Webinar: Climate finance for tree plantations and bioenergy – why these false solutions must not be subsidised with public money
Multilateral climate finance mechanisms are increasingly turning to private-sector led commercial tree plantation and bioenergy projects. The misconceptions that energy generated from burning wood is low carbon, and that tree plantations are an effective way to sequester carbon from the atmosphere, are allowing millions in public finance to be directed towards highly questionable projects.

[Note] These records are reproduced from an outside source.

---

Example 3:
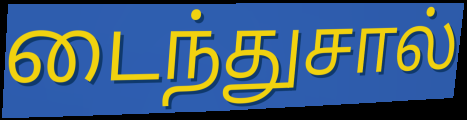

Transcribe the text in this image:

டைந்துசால்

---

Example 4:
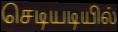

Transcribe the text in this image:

செடியடியில்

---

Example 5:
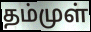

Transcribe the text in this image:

தம்முள்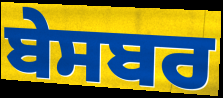
ਬੇਸਬਰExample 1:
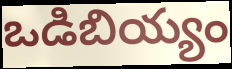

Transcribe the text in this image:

ఒడిబియ్యం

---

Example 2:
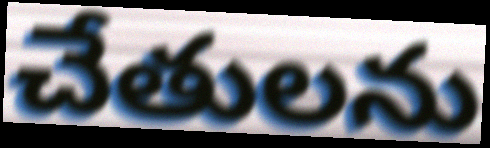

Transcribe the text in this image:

చేతులను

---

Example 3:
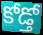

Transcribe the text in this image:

కోడ్తో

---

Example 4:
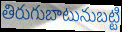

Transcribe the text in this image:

తిరుగుబాటునుబట్టి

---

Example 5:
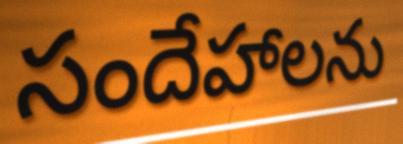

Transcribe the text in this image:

సందేహాలను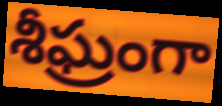
శీఘ్రంగా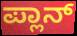
ಪ್ಲಾನ್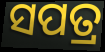
ସପତ୍ର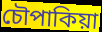
চৌপাকিয়া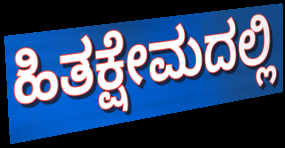
ಹಿತಕ್ಷೇಮದಲ್ಲಿ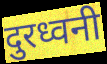
दुरध्वनी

This webinar looked at three case studies involving projects funded through the Global Environment Facility (GEF), and a number of recently-approved Green Climate Fund (GCF) projects:
- Federica Giunta (FASE Espírito Santo, Brazil) described the wide-ranging social and environmental impacts of eucalyptus plantations in the Brazilian state of Minas Gerais to produce charcoal for the iron and steel industry, and how GEF has directly subsidised four companies with poor track records to produce more charcoal. Read the case study here;
- David Kureeba (National Association of Professional Environmentalists, Uganda) talked about his visit to eucalyptus plantations established with GEF finance to produce charcoal for the domestic market in Uganda, and how they have impacted local communities. Read the case study here;
- Almuth Ernsting (Biofuelwatch, Scotland presented a detailed investigation into climate finance for clean cookstove projects in the Global South, financed through GEF and other institutions, and how there is no clear evidence that they are improving women’s health or reducing wood use. Read Biofuelwatch’s report here;
- Liane Schalatek (Heinrich Böll Foundation, USA) discussed civil society efforts to prevent the Green Climate Fund from financing projects that involve monoculture tree plantations and biomass electricity.
The webinar was co-hosted by the Global Forest Coalition, the Heinrich Böll Foundation and Brot für die Welt.